Shakespeare’s plays are often crudely divided between comedies and tragedies; the director of this latest production of Twelfth Night clearly didn’t get that memo.
Norwich-educated Rory Attwood has taken the themes of inversion within the play to an extreme and while it still ends with three weddings, it feels more like a funeral. Pretty much all the way through.
Out goes the ribald farce, replaced with moody looks, silences, and self-love masking self-loathing. He can’t quite get rid of Malvolio’s yellow stockings, but the rest of the production looks like a cross between minimalist Beckett and Withnail and I.
It leaves the play flat and depressing, with a first half that lumbers along suffocating in its own perverse misery. It does at least commit to its cause.
The text itself redeems the second-half, forced into comedy by the action on stage.
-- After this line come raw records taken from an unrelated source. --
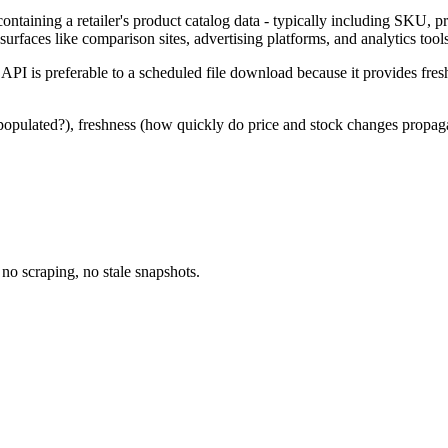
 containing a retailer's product catalog data - typically including SKU,
l surfaces like comparison sites, advertising platforms, and analytics tool
ed API is preferable to a scheduled file download because it provides fre
populated?), freshness (how quickly do price and stock changes propagat
no scraping, no stale snapshots.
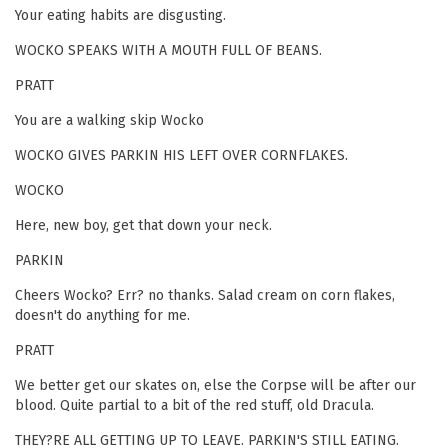
Your eating habits are disgusting.
WOCKO SPEAKS WITH A MOUTH FULL OF BEANS.
PRATT
You are a walking skip Wocko
WOCKO GIVES PARKIN HIS LEFT OVER CORNFLAKES.
WOCKO
Here, new boy, get that down your neck.
PARKIN
Cheers Wocko? Err? no thanks. Salad cream on corn flakes,
doesn't do anything for me.
PRATT
We better get our skates on, else the Corpse will be after our
blood. Quite partial to a bit of the red stuff, old Dracula.
THEY?RE ALL GETTING UP TO LEAVE. PARKIN'S STILL EATING.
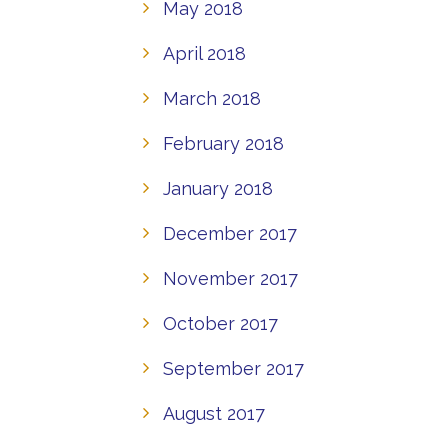
May 2018
April 2018
March 2018
February 2018
January 2018
December 2017
November 2017
October 2017
September 2017
August 2017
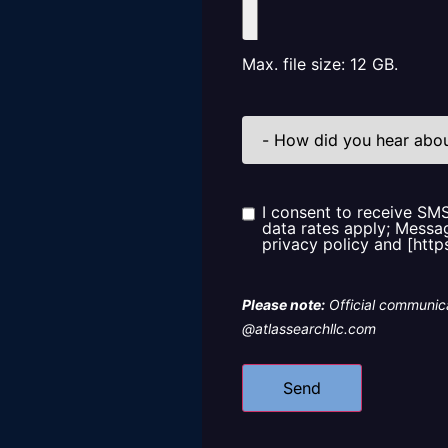
Max. file size: 12 GB.
How
did
you
hear
about
us?
I consent to receive SM
Consent
data rates apply; Messag
privacy policy and [http
Please note:
Official communica
@atlassearchllc.com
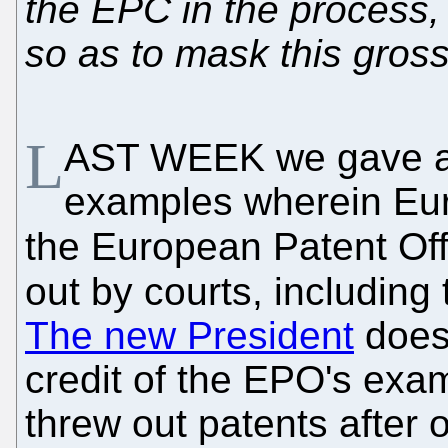
the EPC in the process, 
so as to mask this gross
L
AST WEEK we gave al
examples wherein Eur
the European Patent Off
out by courts, including 
The new President
doesn
credit of the EPO's exa
threw out patents after o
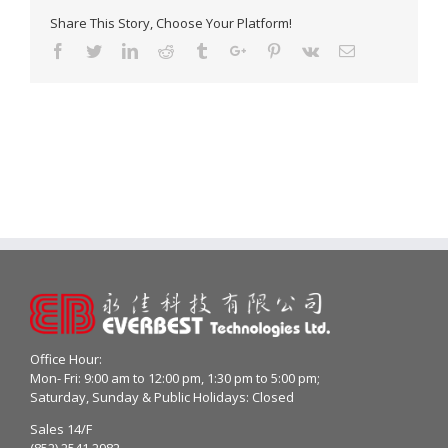
Share This Story, Choose Your Platform!
Facebook
Twitter
Linkedin
Reddit
Tumblr
Google+
Pinterest
Vk
Email
Office Hour:
Mon- Fri: 9:00 am to 12:00 pm, 1:30 pm to 5:00 pm;
Saturday, Sunday & Public Holidays: Closed
Sales 14/F
(852) 2541 2982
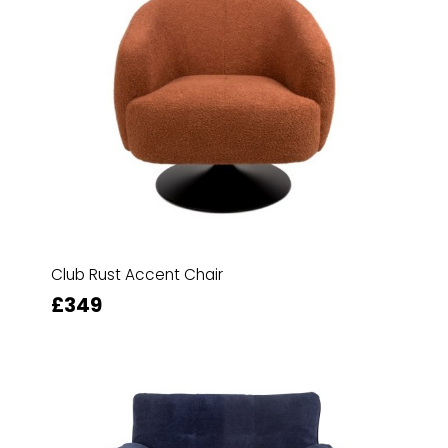
Club Rust Accent Chair
£349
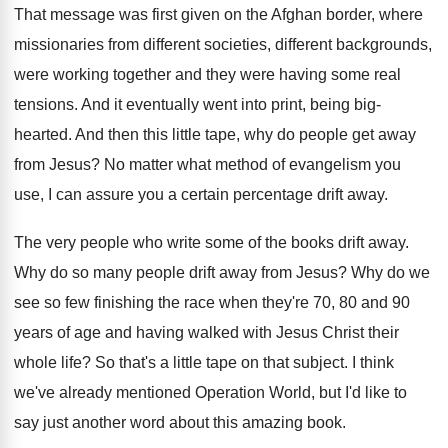
That message was first given on the Afghan
border, where
missionaries from different societies, different backgrounds
,
were working together and they were having some
real
tensions
.
And it eventually went into print, being big
-
hearted
.
And then this little tape, why do people
get away
from Jesus
?
No matter what method of evangelism you
use
,
I can assure you a certain percentage drift
away
.
The very people who write some of the
books drift away
.
Why do so many people drift away from
Jesus
?
Why do we
see so few finishing the
race when they're 70, 80 and 90
years
of age and having walked with Jesus Christ
their
whole life
?
So that's a little tape on that subject
.
I think
we've already mentioned Operation World, but
I'd like to
say just another word about
this amazing book
.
Laurie Coldwell as Sir Andrew Ague-Cheek fights against the tide with good timing and fabulous facial expressions, and Caroline Haines is a nicely drawn Maria.
Ben Blyth plays every side of Malvolio with skill and Toby Parker-Rees’ Feste and Tom Hartill’s Belch support well, but the whole cast is playing with one hand tied behind their backs.
The programme notes claim that Twelfth Night is usually allowed to “collapse into out-and-out comedy partly because comedy is easier”. It isn’t. Comedy – done well – is terrifically difficult, and sometimes tradition gets it right.